= Mesachie Lake =

Mesachie Lake is an unincorporated community in the Cowichan Valley region of Vancouver Island, British Columbia, Canada. It lies on the south shore of Cowichan Lake, British Columbia. The name is from the Chinook Jargon for "bad, evil, naughty". It was founded in 1942 by the Hillcrest Lumber Company, which built houses for its workers and their families. This company also planted many non-native fruit and shade trees which have since been given heritage status.

In 1942, houses from Sahtlam were cut into pieces and shipped via rail cars and then reassembled in Mesachie Lake with most houses there today having at least part of the original houses still being used.

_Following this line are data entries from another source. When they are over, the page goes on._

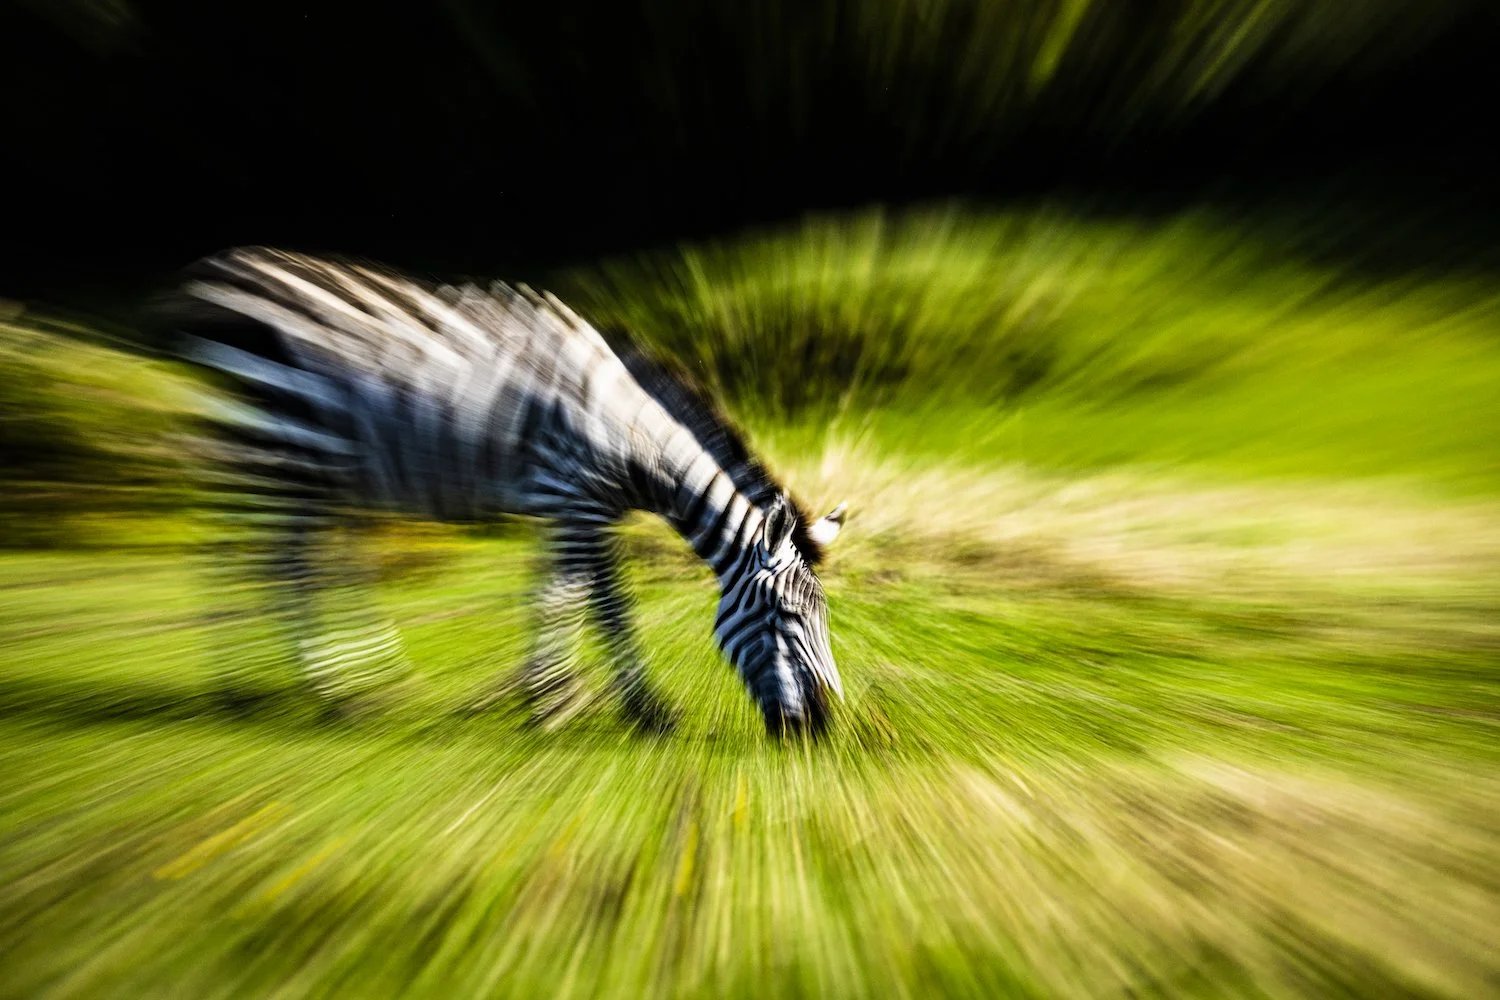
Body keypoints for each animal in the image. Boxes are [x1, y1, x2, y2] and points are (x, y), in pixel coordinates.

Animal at [161, 247, 847, 736]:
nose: (818, 728)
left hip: (314, 466)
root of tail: (222, 270)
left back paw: (359, 682)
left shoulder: (584, 510)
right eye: (786, 617)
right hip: (273, 443)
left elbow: (593, 604)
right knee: (259, 561)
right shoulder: (571, 497)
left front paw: (618, 705)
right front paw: (560, 705)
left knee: (304, 564)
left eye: (821, 618)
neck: (631, 434)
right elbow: (575, 602)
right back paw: (273, 689)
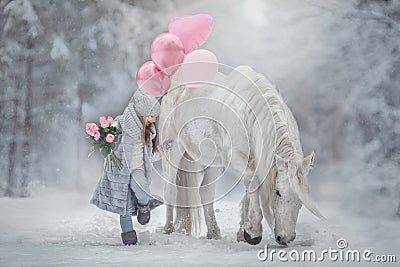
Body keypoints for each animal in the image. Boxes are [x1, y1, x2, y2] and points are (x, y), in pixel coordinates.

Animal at [158, 66, 324, 246]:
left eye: (302, 196)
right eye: (277, 192)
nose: (286, 238)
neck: (248, 114)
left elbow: (249, 190)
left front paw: (243, 233)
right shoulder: (235, 159)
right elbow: (253, 181)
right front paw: (253, 232)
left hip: (214, 164)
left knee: (205, 192)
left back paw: (214, 233)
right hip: (173, 151)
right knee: (170, 190)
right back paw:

The mill was completely new in design, with more efficient modern equipment. The powerhouse was completed and the generators installed. The powerhouse was able to produce enough power not only for the mill and the community, but on occasion supplied the village of Lake Cowichan when its own plant was overloaded or broken down.

In 1982, Camp Imadene bought the old Hillcrest site and moved their camp in a decade later.

Mesachie Lake is still a vibrant community, although the school and church have been moved to Lake Cowichan. The Mesachie Skydome is home to many ball tournaments. The community hall hosts various events throughout the year. The town has its own post office and public boat launch. The original Hillcrest Lumber Company office is now a private residence, along with all of the houses once owned by workers at the mill.

Mesachie Lake is also one of several towns in the Cowichan Valley with significant South Asian Canadian (primarily Sikh-Canadian) community history for over 130 years, gaining notoriety in the forestry industry at local sawmills from the early 20th century until the 1980s.